Now, do you think that you kind of, you know, you’re closer to that goal? Do you, do you feel more fulfilled now? I’ve worked for like, you know, working in a job in the past.
Jamie Taylor of Confete Party: I would, yes. I feel like I achieved that. I think that, um, lately it’s been definitely a goal of it’s almost kind of that next. That next thing.
So I don’t know that I would say that I have felt fully fulfilled. Like I thought that I would have having that. It has been amazing, but my son is now 14. He’s actually moving to Minnesota. So it’s like now I don’t really need that freedom and flexibility. Like I felt like I needed necessarily before, um, What I now feel like I am looking for in my own business is more, um, [00:43:00] consistency and a schedule, um, to being able to then scale.

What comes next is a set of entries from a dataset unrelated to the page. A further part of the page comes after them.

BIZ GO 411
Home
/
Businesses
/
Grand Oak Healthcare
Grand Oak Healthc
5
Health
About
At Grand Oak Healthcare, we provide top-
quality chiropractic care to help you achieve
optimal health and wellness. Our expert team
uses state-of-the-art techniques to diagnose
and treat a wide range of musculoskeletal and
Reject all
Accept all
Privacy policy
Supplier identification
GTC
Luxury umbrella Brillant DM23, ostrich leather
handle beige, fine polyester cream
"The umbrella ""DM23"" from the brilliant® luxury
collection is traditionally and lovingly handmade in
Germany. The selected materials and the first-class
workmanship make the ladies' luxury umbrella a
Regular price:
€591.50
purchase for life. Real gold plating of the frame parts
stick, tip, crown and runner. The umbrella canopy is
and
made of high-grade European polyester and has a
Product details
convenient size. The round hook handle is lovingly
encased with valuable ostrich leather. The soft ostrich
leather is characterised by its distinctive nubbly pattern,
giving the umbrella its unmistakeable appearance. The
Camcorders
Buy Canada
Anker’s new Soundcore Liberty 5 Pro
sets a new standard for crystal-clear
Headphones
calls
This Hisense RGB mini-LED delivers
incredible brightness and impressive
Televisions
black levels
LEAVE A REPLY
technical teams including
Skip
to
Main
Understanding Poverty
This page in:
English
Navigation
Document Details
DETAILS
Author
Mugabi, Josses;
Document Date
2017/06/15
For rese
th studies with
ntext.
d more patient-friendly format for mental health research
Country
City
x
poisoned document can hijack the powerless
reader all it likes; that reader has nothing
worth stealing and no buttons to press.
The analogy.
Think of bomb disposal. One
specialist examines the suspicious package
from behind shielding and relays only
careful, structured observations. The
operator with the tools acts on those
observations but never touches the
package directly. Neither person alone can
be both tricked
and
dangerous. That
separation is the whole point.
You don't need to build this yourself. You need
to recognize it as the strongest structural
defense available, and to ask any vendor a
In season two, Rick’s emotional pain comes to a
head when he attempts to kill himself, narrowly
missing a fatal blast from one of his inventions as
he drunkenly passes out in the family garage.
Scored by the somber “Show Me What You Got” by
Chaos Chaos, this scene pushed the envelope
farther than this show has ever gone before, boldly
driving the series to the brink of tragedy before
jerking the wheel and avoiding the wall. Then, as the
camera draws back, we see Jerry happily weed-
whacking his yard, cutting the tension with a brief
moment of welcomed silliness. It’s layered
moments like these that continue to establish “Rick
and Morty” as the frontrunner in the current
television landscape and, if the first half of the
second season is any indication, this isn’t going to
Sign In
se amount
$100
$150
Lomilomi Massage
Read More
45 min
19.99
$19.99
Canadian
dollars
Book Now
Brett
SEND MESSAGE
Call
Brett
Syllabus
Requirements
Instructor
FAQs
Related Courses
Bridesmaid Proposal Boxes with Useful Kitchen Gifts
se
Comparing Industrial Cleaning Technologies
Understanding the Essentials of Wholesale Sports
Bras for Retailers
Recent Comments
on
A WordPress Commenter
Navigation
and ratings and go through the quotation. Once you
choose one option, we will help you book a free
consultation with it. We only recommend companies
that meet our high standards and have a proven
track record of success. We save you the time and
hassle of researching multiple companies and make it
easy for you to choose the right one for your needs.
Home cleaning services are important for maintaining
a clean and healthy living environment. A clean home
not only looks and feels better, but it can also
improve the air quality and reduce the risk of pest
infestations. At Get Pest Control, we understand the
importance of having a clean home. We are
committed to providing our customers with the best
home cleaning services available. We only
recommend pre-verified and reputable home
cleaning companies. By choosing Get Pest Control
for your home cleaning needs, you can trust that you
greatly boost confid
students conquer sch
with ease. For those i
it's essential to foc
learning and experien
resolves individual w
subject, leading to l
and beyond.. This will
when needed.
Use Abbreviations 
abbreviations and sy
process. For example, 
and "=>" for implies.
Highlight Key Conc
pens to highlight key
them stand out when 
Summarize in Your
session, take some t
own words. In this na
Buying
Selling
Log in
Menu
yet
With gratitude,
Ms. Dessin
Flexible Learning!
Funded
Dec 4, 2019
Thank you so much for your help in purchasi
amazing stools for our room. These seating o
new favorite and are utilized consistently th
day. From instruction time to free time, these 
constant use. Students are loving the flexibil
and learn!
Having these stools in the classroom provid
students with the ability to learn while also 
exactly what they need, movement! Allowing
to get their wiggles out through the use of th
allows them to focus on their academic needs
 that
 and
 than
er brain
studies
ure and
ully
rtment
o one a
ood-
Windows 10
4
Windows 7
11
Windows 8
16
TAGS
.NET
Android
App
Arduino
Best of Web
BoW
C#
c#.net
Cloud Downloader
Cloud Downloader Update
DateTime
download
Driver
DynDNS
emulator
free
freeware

I think entrepreneurship can be really like chaotic, especially in the beginning, you’re trying to figure things out. Everything’s really kind of fun. And now it’s kind of the next phase is like, okay, how do we. Stay a little bit more consistent with what we’re doing and still keep that freedom and flexibility, but then scale.
So that’s kind of been my next goal is configuring what that part looks like now that, you know, we’re seven years in.
Sushant Misra of TrepTalks: Definitely. Well, Jamie, those were all the questions that I had, uh, really, really appreciated you sharing your story. Uh, very inspiring story and you know, all the trials and tribulations, successes and failures, uh, and you know, all the strategies and tactics that you have used to start and grow your business.
So thank you so much again for sharing your story and for joining me today at TrepTalks and I wish you all the very best in your business.
Jamie Taylor of Confete Party: All right. Thanks for having me.
Sushant Misra of TrepTalks: Awesome.